While many studies have now confirmed that MRD status is associated with distant recurrence-free survival, Lipsyc-Sharf said that relatively little is known about ctDNA in the late adjuvant setting in HR+ breast cancers.
The group identified 103 patients with stage II or III HR+ tumors diagnosed at least five years prior, with a known higher risk of recurrence based on clinical feature like tumor size, grade, lymph node involvement, and genomic risk markers.
The tumor tissue exome sequencing necessary to create RaDaR MRD assays was successful in 83 out of 85 tumors that had archival samples available, and these became the study's subjects.
Investigators collected plasma samples from all patients during routine follow-up visits every 6 to 12 months, using patient-specific primer panels of between 12 and 51 variants gleaned from the initial tumor exome sequencing data.
The median clinical follow-up for the cohort was 10.4 years from diagnosis and two years from the first study plasma sample. By the study cutoff, six individuals had developed distant metastatic recurrence, all of whom had earlier tested positive for ctDNA, with a median lead time of 12.4 months.
One patient developed locoregional recurrence, but was ctDNA negative, and two others tested positive but had not had a clinical recurrence as of their last follow-up. Lipsyc-Sharf said that recurrence-free survival appeared to be worse for patients testing positive for ctDNA than patients testing negative, but the study's small event rate precludes statistical analysis of that difference.
Among the patients who did recur, two tested positive in their first study sample and the other four in subsequent samples.

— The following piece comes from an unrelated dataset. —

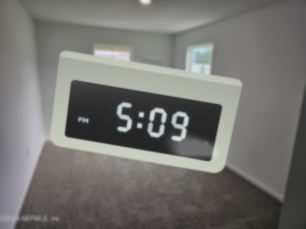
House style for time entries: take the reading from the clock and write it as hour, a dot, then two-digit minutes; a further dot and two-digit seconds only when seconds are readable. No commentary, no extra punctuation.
5.09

The lead time ranged from just two days in one individual to 37.6 months, but Lipsyc-Sharf noted that the patient with a two-day lead time had not had blood collection in the preceding year and a half.
She also said the data highlight the importance of individualized MRD assays and the targeting of multiple variants. "If only one or a few of the mutations were tracked for each patient, not all of the eight MRD-positive patients in this cohort would have been identified," she said.

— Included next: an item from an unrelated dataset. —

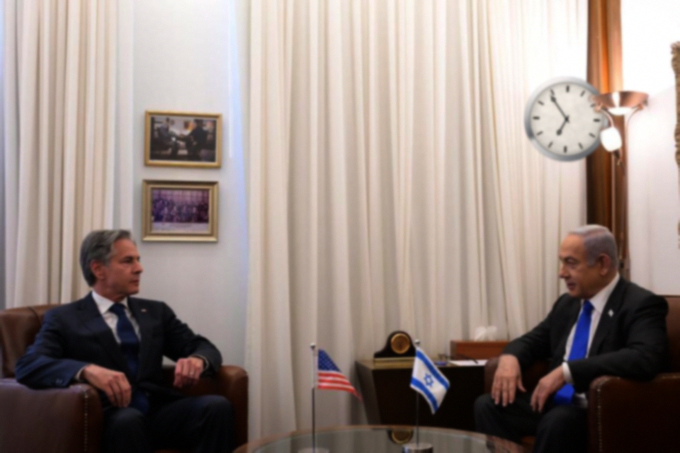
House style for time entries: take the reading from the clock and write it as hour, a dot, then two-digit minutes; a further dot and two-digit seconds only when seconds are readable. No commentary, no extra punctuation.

RaDaR is currently up for review by Medicare, and is poised to compete with a similar assay, Natera's Signatera, in the clinic. The current market also includes Guardant Health's Guardant Reveal, which uses a different, fixed-panel epigenetic approach, and multiple companies are now expected to launch analogous assays in both categories.
As these tests have begun to be promoted more aggressively, there has been some pushback by clinicians skeptical of whether MRD tests would notably shift the detection of recurrence in clinical practice, and whether earlier recurrence detection would necessarily lead to better outcomes.
Lipsyc-Sharf said that the fact that patients in the study were not being assessed with other things like radiological scans is certainly a caveat. It is possible subjects identified as having positive ctDNA might also have been detected via imaging or other blood biomarkers just as early.
Despite this, she said the CHiRP study is an "important first step," with multiple prospective trials either already underway or in planning to establish actual clinical utility — "that intervention after MRD detection improves patient outcomes, such as survival or quality of life."
"There was a limited sample size, but I think most of us saw this as very striking data that you could actually predict who's going to recur and that all patients who did recur were in fact ctDNA-positive," added Park.
"To me, it's very encouraging that we can develop assays now that detect minimal residual disease with serial monitoring [and] I think this really opens up the floodgates for designing studies, looking at who to treat with additional adjuvant therapies while they're still on the endocrine therapy phase of their breast cancer treatment," he said.